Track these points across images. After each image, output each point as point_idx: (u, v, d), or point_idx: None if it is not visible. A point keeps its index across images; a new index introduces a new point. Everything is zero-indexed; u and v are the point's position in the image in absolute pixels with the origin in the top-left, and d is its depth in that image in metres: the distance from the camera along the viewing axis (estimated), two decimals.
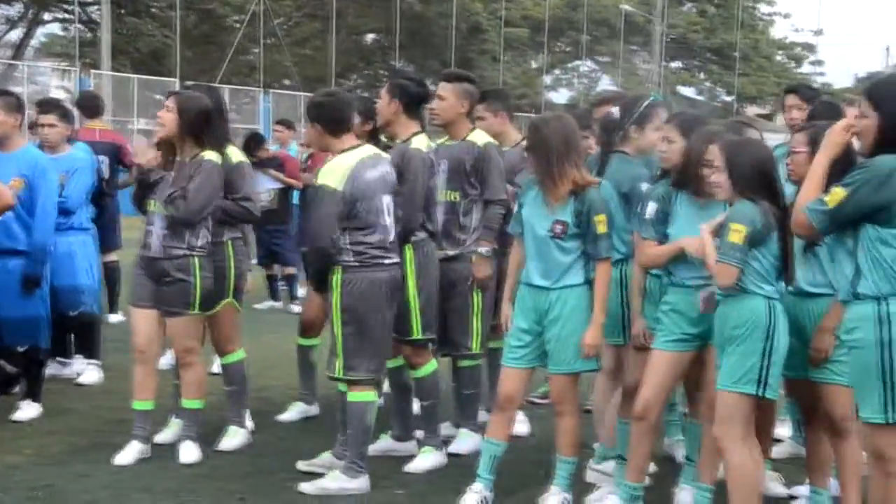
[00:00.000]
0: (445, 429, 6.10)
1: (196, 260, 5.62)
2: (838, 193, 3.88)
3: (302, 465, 5.56)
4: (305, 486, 5.25)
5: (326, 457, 5.54)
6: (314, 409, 6.75)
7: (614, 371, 5.28)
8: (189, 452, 5.67)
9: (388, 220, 5.31)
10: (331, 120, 5.28)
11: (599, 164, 5.31)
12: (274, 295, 11.47)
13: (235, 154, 6.06)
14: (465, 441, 5.98)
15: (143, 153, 5.83)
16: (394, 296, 5.34)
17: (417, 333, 5.68)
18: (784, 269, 4.43)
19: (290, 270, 11.41)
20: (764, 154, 4.51)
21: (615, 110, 5.38)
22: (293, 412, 6.69)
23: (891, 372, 3.81)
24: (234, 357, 6.11)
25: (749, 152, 4.47)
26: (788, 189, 4.58)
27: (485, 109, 6.41)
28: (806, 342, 4.61)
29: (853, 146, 4.26)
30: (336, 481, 5.24)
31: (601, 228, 4.82)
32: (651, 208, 4.87)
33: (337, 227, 5.15)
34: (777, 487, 5.31)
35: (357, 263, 5.20)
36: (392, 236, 5.34)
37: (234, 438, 6.01)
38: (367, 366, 5.25)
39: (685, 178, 4.79)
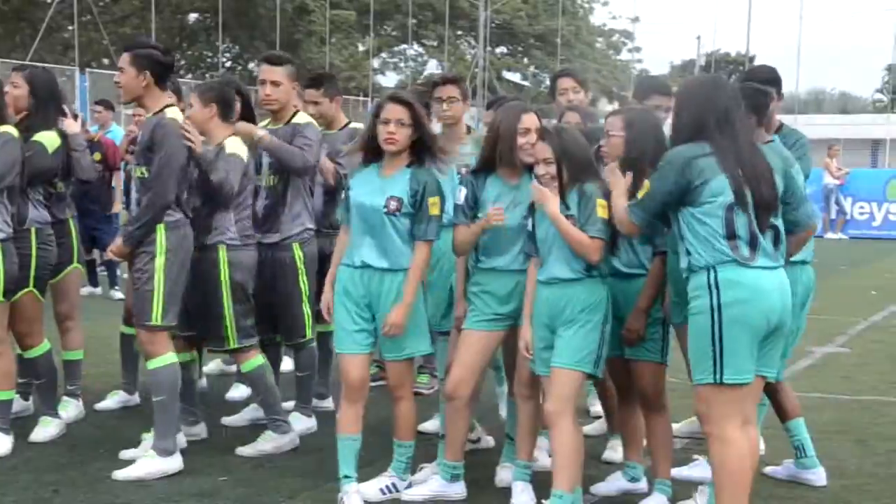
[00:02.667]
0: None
1: None
2: (646, 186, 4.25)
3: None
4: (243, 450, 5.55)
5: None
6: (135, 398, 6.58)
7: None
8: None
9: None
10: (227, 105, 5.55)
11: None
12: (93, 280, 11.11)
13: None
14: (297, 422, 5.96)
15: None
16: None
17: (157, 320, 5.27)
18: (613, 247, 4.61)
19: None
20: (585, 141, 4.65)
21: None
22: (112, 401, 6.50)
23: (720, 334, 4.04)
24: (37, 351, 5.85)
25: (577, 140, 4.59)
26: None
27: (321, 94, 6.36)
28: (620, 321, 4.76)
29: (664, 135, 4.55)
30: (269, 441, 5.57)
31: (433, 210, 4.81)
32: (462, 194, 4.92)
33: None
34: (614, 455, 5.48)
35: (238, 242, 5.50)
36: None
37: (47, 428, 5.79)
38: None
39: (496, 158, 4.83)
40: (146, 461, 5.20)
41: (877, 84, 61.59)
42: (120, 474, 5.13)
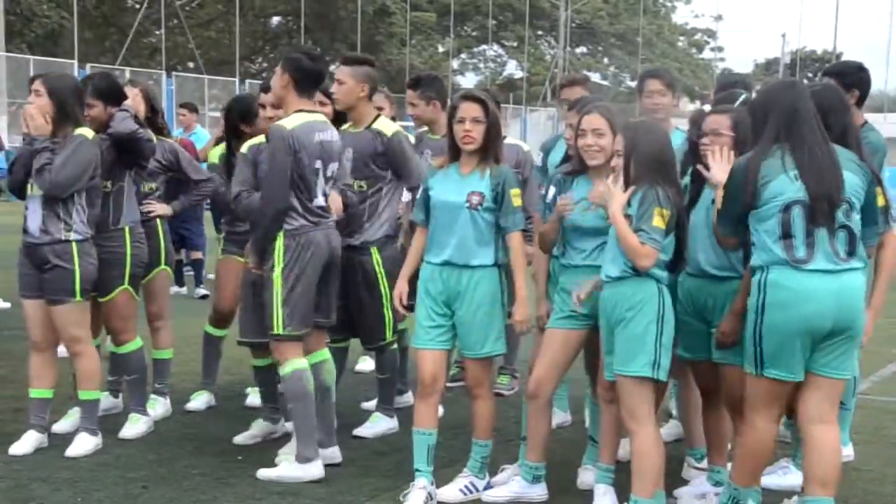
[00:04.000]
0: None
1: (74, 245, 5.47)
2: (720, 195, 4.35)
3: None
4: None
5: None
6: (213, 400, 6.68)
7: None
8: (81, 444, 5.54)
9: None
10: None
11: None
12: (179, 280, 11.32)
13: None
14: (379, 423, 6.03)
15: (33, 119, 5.45)
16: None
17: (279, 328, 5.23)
18: (679, 257, 4.52)
19: (197, 255, 11.27)
20: (664, 140, 4.56)
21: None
22: (199, 401, 6.59)
23: (760, 334, 4.18)
24: (129, 347, 5.98)
25: (650, 138, 4.50)
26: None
27: (418, 97, 6.37)
28: (709, 324, 4.71)
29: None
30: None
31: (516, 202, 4.85)
32: (550, 192, 4.94)
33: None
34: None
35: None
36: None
37: (136, 426, 5.92)
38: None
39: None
40: (286, 465, 5.24)
41: None
42: (262, 473, 5.20)
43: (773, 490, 5.00)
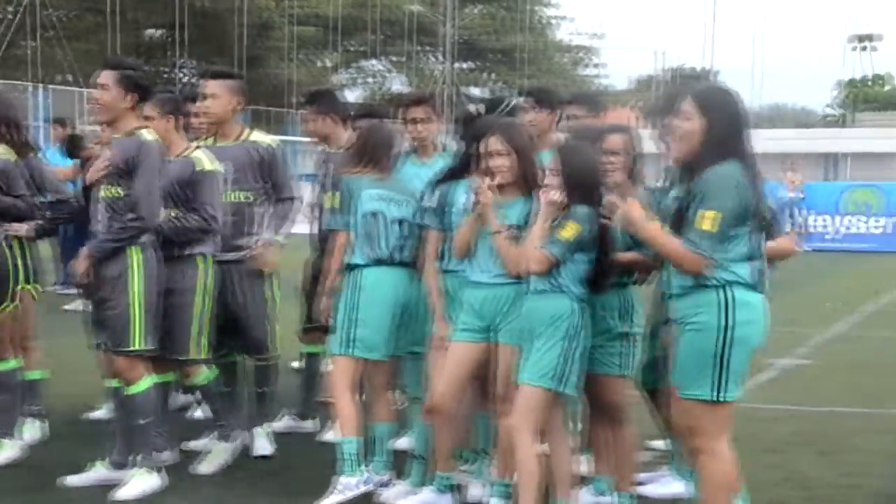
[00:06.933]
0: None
1: None
2: (713, 215, 3.92)
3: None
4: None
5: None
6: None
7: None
8: None
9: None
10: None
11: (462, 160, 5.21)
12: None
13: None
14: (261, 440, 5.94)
15: None
16: None
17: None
18: (601, 275, 4.54)
19: None
20: (593, 161, 4.60)
21: (477, 107, 5.48)
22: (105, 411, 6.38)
23: (728, 354, 3.99)
24: (5, 365, 5.78)
25: (581, 160, 4.55)
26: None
27: (314, 112, 6.35)
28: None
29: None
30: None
31: None
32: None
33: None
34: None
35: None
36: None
37: (6, 451, 5.73)
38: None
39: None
40: (140, 480, 5.16)
41: (827, 99, 62.54)
42: (120, 494, 5.10)
43: (655, 499, 5.09)
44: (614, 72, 70.50)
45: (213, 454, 5.65)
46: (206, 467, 5.58)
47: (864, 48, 60.07)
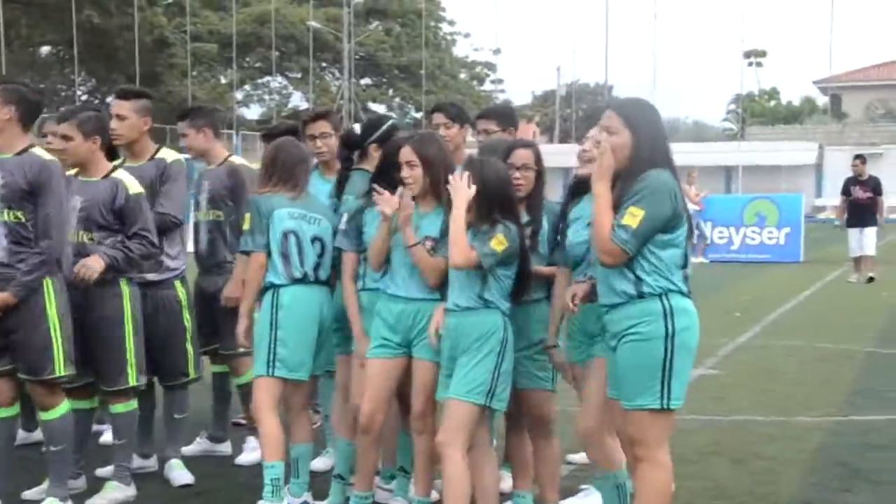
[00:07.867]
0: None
1: None
2: (637, 213, 3.95)
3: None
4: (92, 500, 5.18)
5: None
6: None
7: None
8: None
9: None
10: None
11: (339, 180, 5.33)
12: None
13: None
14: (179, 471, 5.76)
15: None
16: None
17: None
18: (521, 288, 4.55)
19: None
20: (507, 177, 4.61)
21: (356, 127, 5.41)
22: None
23: (673, 361, 4.01)
24: None
25: (494, 176, 4.53)
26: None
27: (187, 126, 6.20)
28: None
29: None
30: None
31: None
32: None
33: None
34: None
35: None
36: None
37: None
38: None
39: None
40: None
41: (722, 114, 64.30)
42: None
43: None
44: (512, 87, 71.33)
45: (108, 489, 5.40)
46: (99, 501, 5.35)
47: (753, 63, 61.92)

> [Problem to work on]: The listing must be returned in full and exactly, apart from its pictures.

> [Response area]:
Track these points across images. After each image, output each point as point_idx: (u, v, d), or point_idx: None if it is not visible. A point keeps its index across images; a new index introduces a new point. Everything is zero-indexed; u and v are the point's position in the image in absolute pixels with the origin in the top-left, and d is its depth in that image in metres: the distance from the camera along the viewing axis (estimated), two decimals.
[00:00.000]
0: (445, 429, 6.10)
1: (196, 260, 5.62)
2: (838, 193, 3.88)
3: (302, 465, 5.56)
4: (305, 486, 5.25)
5: (326, 457, 5.54)
6: (314, 409, 6.75)
7: (614, 371, 5.28)
8: (189, 452, 5.67)
9: (388, 220, 5.31)
10: (331, 120, 5.28)
11: (599, 164, 5.31)
12: (274, 295, 11.47)
13: (235, 154, 6.06)
14: (465, 441, 5.98)
15: (143, 153, 5.83)
16: (394, 296, 5.34)
17: (417, 333, 5.68)
18: (784, 269, 4.43)
19: (290, 270, 11.41)
20: (764, 154, 4.51)
21: (615, 110, 5.38)
22: (293, 412, 6.69)
23: (891, 372, 3.81)
24: (234, 357, 6.11)
25: (749, 152, 4.47)
26: (788, 189, 4.58)
27: (485, 109, 6.41)
28: (806, 342, 4.61)
29: (853, 146, 4.26)
30: (336, 481, 5.24)
31: (601, 228, 4.82)
32: (651, 208, 4.87)
33: (337, 227, 5.15)
34: (777, 487, 5.31)
35: (357, 263, 5.20)
36: (392, 236, 5.34)
37: (234, 438, 6.01)
38: (367, 366, 5.25)
39: (685, 178, 4.79)
[00:02.667]
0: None
1: None
2: (646, 186, 4.25)
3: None
4: (243, 450, 5.55)
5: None
6: (135, 398, 6.58)
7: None
8: None
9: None
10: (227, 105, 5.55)
11: None
12: (93, 280, 11.11)
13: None
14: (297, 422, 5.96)
15: None
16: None
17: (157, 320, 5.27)
18: (613, 247, 4.61)
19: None
20: (585, 141, 4.65)
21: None
22: (112, 401, 6.50)
23: (720, 334, 4.04)
24: (37, 351, 5.85)
25: (577, 140, 4.59)
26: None
27: (321, 94, 6.36)
28: (620, 321, 4.76)
29: (664, 135, 4.55)
30: (269, 441, 5.57)
31: (433, 210, 4.81)
32: (462, 194, 4.92)
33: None
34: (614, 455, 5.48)
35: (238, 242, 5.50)
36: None
37: (47, 428, 5.79)
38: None
39: (496, 158, 4.83)
40: (146, 461, 5.20)
41: (877, 84, 61.59)
42: (120, 474, 5.13)
[00:04.000]
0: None
1: (74, 245, 5.47)
2: (720, 195, 4.35)
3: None
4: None
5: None
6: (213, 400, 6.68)
7: None
8: (81, 444, 5.54)
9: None
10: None
11: None
12: (179, 280, 11.32)
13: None
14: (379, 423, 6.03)
15: (33, 119, 5.45)
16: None
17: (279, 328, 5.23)
18: (679, 257, 4.52)
19: (197, 255, 11.27)
20: (664, 140, 4.56)
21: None
22: (199, 401, 6.59)
23: (760, 334, 4.18)
24: (129, 347, 5.98)
25: (650, 138, 4.50)
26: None
27: (418, 97, 6.37)
28: (709, 324, 4.71)
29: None
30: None
31: (516, 202, 4.85)
32: (550, 192, 4.94)
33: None
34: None
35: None
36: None
37: (136, 426, 5.92)
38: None
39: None
40: (286, 465, 5.24)
41: None
42: (262, 473, 5.20)
43: (773, 490, 5.00)
[00:06.933]
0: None
1: None
2: (713, 215, 3.92)
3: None
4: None
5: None
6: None
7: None
8: None
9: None
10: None
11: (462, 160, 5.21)
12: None
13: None
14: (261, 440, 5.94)
15: None
16: None
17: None
18: (601, 275, 4.54)
19: None
20: (593, 161, 4.60)
21: (477, 107, 5.48)
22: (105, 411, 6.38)
23: (728, 354, 3.99)
24: (5, 365, 5.78)
25: (581, 160, 4.55)
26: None
27: (314, 112, 6.35)
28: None
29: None
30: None
31: None
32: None
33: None
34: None
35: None
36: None
37: (6, 451, 5.73)
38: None
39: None
40: (140, 480, 5.16)
41: (827, 99, 62.54)
42: (120, 494, 5.10)
43: (655, 499, 5.09)
44: (614, 72, 70.50)
45: (213, 454, 5.65)
46: (206, 467, 5.58)
47: (864, 48, 60.07)
[00:07.867]
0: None
1: None
2: (637, 213, 3.95)
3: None
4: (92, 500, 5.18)
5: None
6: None
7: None
8: None
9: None
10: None
11: (339, 180, 5.33)
12: None
13: None
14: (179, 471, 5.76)
15: None
16: None
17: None
18: (521, 288, 4.55)
19: None
20: (507, 177, 4.61)
21: (356, 127, 5.41)
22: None
23: (673, 361, 4.01)
24: None
25: (494, 176, 4.53)
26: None
27: (187, 126, 6.20)
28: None
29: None
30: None
31: None
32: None
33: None
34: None
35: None
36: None
37: None
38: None
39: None
40: None
41: (722, 114, 64.30)
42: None
43: None
44: (512, 87, 71.33)
45: (108, 489, 5.40)
46: (99, 501, 5.35)
47: (753, 63, 61.92)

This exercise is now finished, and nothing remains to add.